WHAT IS REQUIRED
Go through the entries below from the first line and transcribe each one exactly, ending with the line that contains "la réponse aux".
(DATA FOR THE TASK begins)
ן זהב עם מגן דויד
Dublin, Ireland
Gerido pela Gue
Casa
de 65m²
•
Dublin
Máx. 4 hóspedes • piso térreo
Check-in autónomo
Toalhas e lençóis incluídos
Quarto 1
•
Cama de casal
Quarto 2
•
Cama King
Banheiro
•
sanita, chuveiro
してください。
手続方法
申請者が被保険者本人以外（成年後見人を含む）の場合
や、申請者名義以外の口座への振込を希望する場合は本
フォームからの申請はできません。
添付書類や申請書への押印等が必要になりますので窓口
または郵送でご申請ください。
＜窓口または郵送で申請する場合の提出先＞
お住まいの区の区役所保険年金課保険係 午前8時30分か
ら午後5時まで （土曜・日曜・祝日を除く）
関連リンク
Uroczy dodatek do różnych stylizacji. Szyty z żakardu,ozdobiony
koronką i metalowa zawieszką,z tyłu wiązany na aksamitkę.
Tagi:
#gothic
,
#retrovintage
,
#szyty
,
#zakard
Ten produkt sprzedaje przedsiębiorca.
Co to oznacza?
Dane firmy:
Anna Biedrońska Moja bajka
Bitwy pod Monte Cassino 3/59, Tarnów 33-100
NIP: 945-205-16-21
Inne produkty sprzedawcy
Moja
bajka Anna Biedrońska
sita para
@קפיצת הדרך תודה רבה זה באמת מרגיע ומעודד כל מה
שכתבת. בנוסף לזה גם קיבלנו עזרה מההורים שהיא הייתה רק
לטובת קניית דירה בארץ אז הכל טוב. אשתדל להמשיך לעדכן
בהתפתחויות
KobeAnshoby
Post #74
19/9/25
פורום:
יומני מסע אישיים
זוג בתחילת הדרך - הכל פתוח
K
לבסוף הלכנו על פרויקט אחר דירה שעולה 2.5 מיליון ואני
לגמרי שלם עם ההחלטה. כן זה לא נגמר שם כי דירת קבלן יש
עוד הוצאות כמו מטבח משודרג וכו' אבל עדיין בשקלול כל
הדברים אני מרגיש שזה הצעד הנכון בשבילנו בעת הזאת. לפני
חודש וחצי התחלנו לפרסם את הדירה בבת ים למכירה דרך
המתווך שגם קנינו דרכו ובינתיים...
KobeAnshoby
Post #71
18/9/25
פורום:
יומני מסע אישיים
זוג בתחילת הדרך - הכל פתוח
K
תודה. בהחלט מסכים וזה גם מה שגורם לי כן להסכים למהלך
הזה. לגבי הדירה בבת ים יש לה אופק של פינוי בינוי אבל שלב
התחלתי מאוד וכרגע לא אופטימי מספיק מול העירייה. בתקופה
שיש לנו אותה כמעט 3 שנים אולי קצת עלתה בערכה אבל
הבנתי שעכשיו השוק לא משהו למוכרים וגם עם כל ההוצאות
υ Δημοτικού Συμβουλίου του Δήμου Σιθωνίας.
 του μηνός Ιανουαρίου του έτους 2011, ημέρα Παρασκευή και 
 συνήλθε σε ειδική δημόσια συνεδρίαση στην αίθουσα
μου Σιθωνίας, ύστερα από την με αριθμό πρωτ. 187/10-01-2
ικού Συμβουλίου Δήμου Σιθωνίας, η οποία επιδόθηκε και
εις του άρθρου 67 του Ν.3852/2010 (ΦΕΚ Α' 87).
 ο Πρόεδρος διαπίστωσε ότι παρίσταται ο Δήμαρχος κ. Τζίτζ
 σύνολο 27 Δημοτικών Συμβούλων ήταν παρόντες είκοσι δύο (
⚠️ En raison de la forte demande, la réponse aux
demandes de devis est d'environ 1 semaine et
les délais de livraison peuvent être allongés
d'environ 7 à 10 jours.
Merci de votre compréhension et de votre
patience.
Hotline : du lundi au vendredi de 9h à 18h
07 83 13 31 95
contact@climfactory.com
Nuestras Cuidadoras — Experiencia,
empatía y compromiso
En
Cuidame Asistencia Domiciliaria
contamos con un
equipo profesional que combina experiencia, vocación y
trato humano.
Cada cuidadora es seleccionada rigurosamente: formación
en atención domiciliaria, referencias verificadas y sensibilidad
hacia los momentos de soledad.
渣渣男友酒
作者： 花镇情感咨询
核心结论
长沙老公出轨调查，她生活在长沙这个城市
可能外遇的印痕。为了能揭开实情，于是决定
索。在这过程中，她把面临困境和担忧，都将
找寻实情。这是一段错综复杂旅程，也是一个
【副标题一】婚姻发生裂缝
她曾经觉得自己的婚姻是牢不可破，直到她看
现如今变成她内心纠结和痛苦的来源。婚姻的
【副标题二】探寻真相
(DATA FOR THE TASK ends)
TASK OUTPUT
ן זהב עם מגן דויד
Dublin, Ireland
Gerido pela Gue
Casa
de 65m²
•
Dublin
Máx. 4 hóspedes • piso térreo
Check-in autónomo
Toalhas e lençóis incluídos
Quarto 1
•
Cama de casal
Quarto 2
•
Cama King
Banheiro
•
sanita, chuveiro
してください。
手続方法
申請者が被保険者本人以外（成年後見人を含む）の場合
や、申請者名義以外の口座への振込を希望する場合は本
フォームからの申請はできません。
添付書類や申請書への押印等が必要になりますので窓口
または郵送でご申請ください。
＜窓口または郵送で申請する場合の提出先＞
お住まいの区の区役所保険年金課保険係 午前8時30分か
ら午後5時まで （土曜・日曜・祝日を除く）
関連リンク
Uroczy dodatek do różnych stylizacji. Szyty z żakardu,ozdobiony
koronką i metalowa zawieszką,z tyłu wiązany na aksamitkę.
Tagi:
#gothic
,
#retrovintage
,
#szyty
,
#zakard
Ten produkt sprzedaje przedsiębiorca.
Co to oznacza?
Dane firmy:
Anna Biedrońska Moja bajka
Bitwy pod Monte Cassino 3/59, Tarnów 33-100
NIP: 945-205-16-21
Inne produkty sprzedawcy
Moja
bajka Anna Biedrońska
sita para
@קפיצת הדרך תודה רבה זה באמת מרגיע ומעודד כל מה
שכתבת. בנוסף לזה גם קיבלנו עזרה מההורים שהיא הייתה רק
לטובת קניית דירה בארץ אז הכל טוב. אשתדל להמשיך לעדכן
בהתפתחויות
KobeAnshoby
Post #74
19/9/25
פורום:
יומני מסע אישיים
זוג בתחילת הדרך - הכל פתוח
K
לבסוף הלכנו על פרויקט אחר דירה שעולה 2.5 מיליון ואני
לגמרי שלם עם ההחלטה. כן זה לא נגמר שם כי דירת קבלן יש
עוד הוצאות כמו מטבח משודרג וכו' אבל עדיין בשקלול כל
הדברים אני מרגיש שזה הצעד הנכון בשבילנו בעת הזאת. לפני
חודש וחצי התחלנו לפרסם את הדירה בבת ים למכירה דרך
המתווך שגם קנינו דרכו ובינתיים...
KobeAnshoby
Post #71
18/9/25
פורום:
יומני מסע אישיים
זוג בתחילת הדרך - הכל פתוח
K
תודה. בהחלט מסכים וזה גם מה שגורם לי כן להסכים למהלך
הזה. לגבי הדירה בבת ים יש לה אופק של פינוי בינוי אבל שלב
התחלתי מאוד וכרגע לא אופטימי מספיק מול העירייה. בתקופה
שיש לנו אותה כמעט 3 שנים אולי קצת עלתה בערכה אבל
הבנתי שעכשיו השוק לא משהו למוכרים וגם עם כל ההוצאות
υ Δημοτικού Συμβουλίου του Δήμου Σιθωνίας.
 του μηνός Ιανουαρίου του έτους 2011, ημέρα Παρασκευή και 
 συνήλθε σε ειδική δημόσια συνεδρίαση στην αίθουσα
μου Σιθωνίας, ύστερα από την με αριθμό πρωτ. 187/10-01-2
ικού Συμβουλίου Δήμου Σιθωνίας, η οποία επιδόθηκε και
εις του άρθρου 67 του Ν.3852/2010 (ΦΕΚ Α' 87).
 ο Πρόεδρος διαπίστωσε ότι παρίσταται ο Δήμαρχος κ. Τζίτζ
 σύνολο 27 Δημοτικών Συμβούλων ήταν παρόντες είκοσι δύο (
⚠️ En raison de la forte demande, la réponse aux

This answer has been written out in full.